Festejo desmedido de los cocaleros pospuso su marcha

Los galpones de Adepcoca fueron ocupados por cocaleros de esa organización, que bebieron hasta la tarde de ayer para celebrar su “triunfo” ante el Gobierno.

Con un puño en alto y el bolo de coca del lado derecho de su mejilla, don José (nombre ficticio) gritaba ayer: “¡Hemos vencido al Gobierno, carajo!”, mientras le pedía a uno de sus compañeros que termine el contenido de su vaso, que estaba lleno de una mezcla de gaseosa con licor.

Como ellos dos, varios otros cocaleros permanecieron toda la noche del sábado y hasta las horas de la tarde de ayer, celebrando el “triunfo” que tuvieron sobre el Gobierno, al devolver las instalaciones de la Asociación Departamental de Productores de Coca de La Paz (Adepcoca) al dirigente Franklin Gutiérrez.

Después de 12 días de conflicto entre afines al Gobierno y la dirigencia del sector, el comité ad hoc decidió dejar la institución en manos de los fundadores.

A mediodía del sábado, Honorato Atto, fundador de la asociación, y otros de sus colaboradores, decidieron entregar las instalaciones de Adepcoca a Gutiérrez, al anunciar que ese grupo dirigencial había sido reconocido de forma legítima en tres asambleas de los Yungas.

A partir de la confirmación de esta decisión, los productores de coca festejaron de forma desmedida. Muchos compraron cervezas por cajas y otros tragos, que ingresaron en los galpones donde venden la hoja por taques, en la zona de Villa Fátima.

Cada galpón tenía su propia musicalización; no faltaron los hombres que junto a otras mujeres se pusieron a bailar, mientras consumían las bebidas alcohólicas, según el testimonio de una vecina que pidió no ser identificada, quien aseguró que no pudo dormir, porque el bullicio de la jarana impedía el descanso.

“Quería dormir, pero, ¿acaso podía? La bulla de la música y sus gritos eran lo único que se escuchaba toda la noche, mis ojos están rojos por no dormir”, mencionó, muy molesta, la señora.

Otra mujer, esposa de uno de los productores, comentó a Página Siete que su marido también participó de la celebración y recién a las 10:00 se fue a dormir.

En el recorrido que realizó este medio por los galpones de Adepcoca se verificó un ambiente lleno de botellas vacías de trago, que estaban botadas en el suelo, junto a las cajas de cerveza apiladas en una de las paredes, y vidrios rotos por el piso.

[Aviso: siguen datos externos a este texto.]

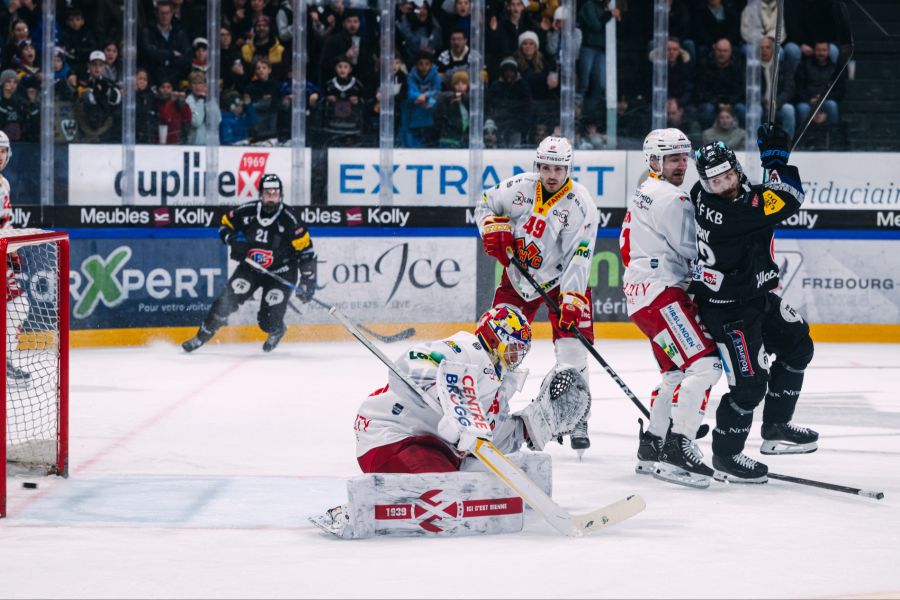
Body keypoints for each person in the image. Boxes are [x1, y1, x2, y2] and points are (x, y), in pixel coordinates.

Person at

En otro galpón, tres grupos de hombres bebían la poca cerveza que quedaba. Después de breves silencios, uno de los cocaleros mencionó: “El Gobierno no ha podido dividir a la Adepcoca como lo ha hecho con otras organizaciones. Hemos sido fuertes y unidos y así tenemos que mantenernos, compañeros”.

Pero la farra no se limitó a ocupar el interior del edificio de Adepcoca, sino que en la calle donde está la asociación también había personas bebiendo.

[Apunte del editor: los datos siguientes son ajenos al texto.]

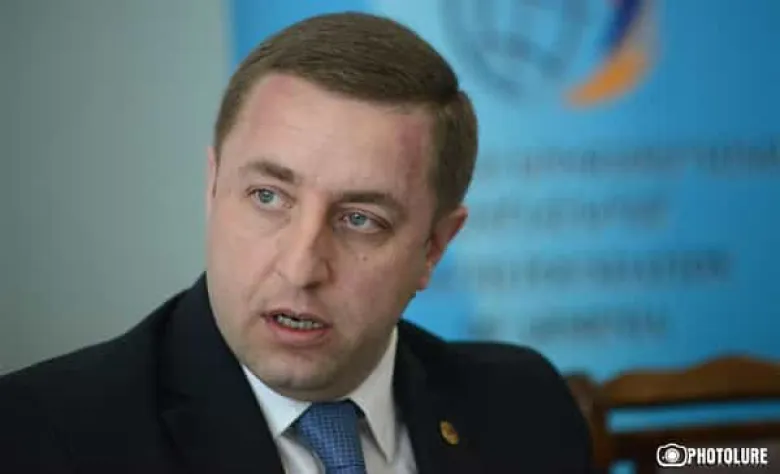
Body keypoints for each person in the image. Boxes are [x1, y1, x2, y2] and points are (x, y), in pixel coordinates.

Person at [0, 12, 592, 474]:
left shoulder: (524, 406)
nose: (301, 266)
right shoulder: (43, 434)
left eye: (360, 219)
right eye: (268, 196)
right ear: (212, 189)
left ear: (434, 247)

Mientras unos criticaban el proceder de sus propios compañeros , otros   justificaban la fiesta por la “derrota del Gobierno”.

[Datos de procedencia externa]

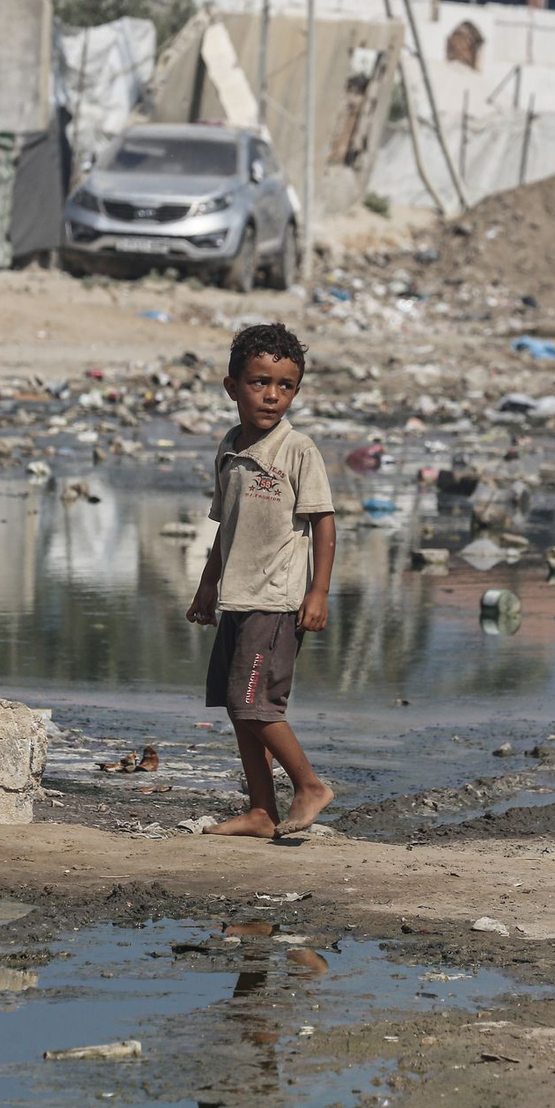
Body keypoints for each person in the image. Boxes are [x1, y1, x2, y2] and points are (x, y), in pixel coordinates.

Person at [186, 322, 337, 839]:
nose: (272, 396)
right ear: (232, 386)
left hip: (276, 600)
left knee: (255, 703)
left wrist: (318, 591)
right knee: (236, 706)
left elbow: (323, 521)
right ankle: (261, 810)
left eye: (285, 385)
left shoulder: (298, 450)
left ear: (296, 389)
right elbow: (224, 526)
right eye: (259, 382)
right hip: (236, 596)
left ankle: (310, 784)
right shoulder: (230, 446)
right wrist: (208, 586)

Una señora expresó su preocupación porque no sabía qué iba a pasar con su coca, que estaba en uno de los galpones. Uno de los dirigentes le había comentado que no podría vender, ya que ella es detallista y  había apoyado al comité ad hoc…

“No sé que voy a hacer, ahora me dicen ‘no vas a poder comercializar la coca’. Tal vez hasta me quiten mi carpeta (registro de la cantidad de la hoja que lleva para vender), pero a mí primero me han dicho: ‘El Gobierno va  a ganar y tienes que venir a apoyar al comité’, así me han amenazado”, comentó preocupada.

Después de una larga espera, otro de los dirigentes, que escuchó su caso, le dijo: “Tienes que venir a rogarte nomás. O también puedes venir mañana (hoy) a la marcha, para recomendarte, comprar refresco y charlar”.

Los  cocaleros de Adepcoca tenían que realizar ayer una marcha, pero ésta quedó suspendida  por el festejo desmedido que se dieron desde el sábado.

El conflicto

  • 19 de marzo  Los cocaleros  se enfrentaron con efectivos de la Policía, porque les impidieron el  ingreso a las instalaciones de Adepcoca. Los uniformados reprimieron a los yungueños con  gases.
  • 20 de marzo  Al menos 17 cocaleros fueron detenidos y siete policías resultaron heridos, tras la hostilidad.
  • 21 de marzo  No hubo violencia, pero sí tensión en Villa Fátima, por la vigilia de los policías y los bandos formados por los productores de coca.
  • 22 de marzo  En la tercera jornada de violencia, la Policía disparó proyectiles de goma contra los cocaleros de los Yungas, quienes intentaron retomar su mercado de la intervención gubernamental y varias personas resultaron heridas.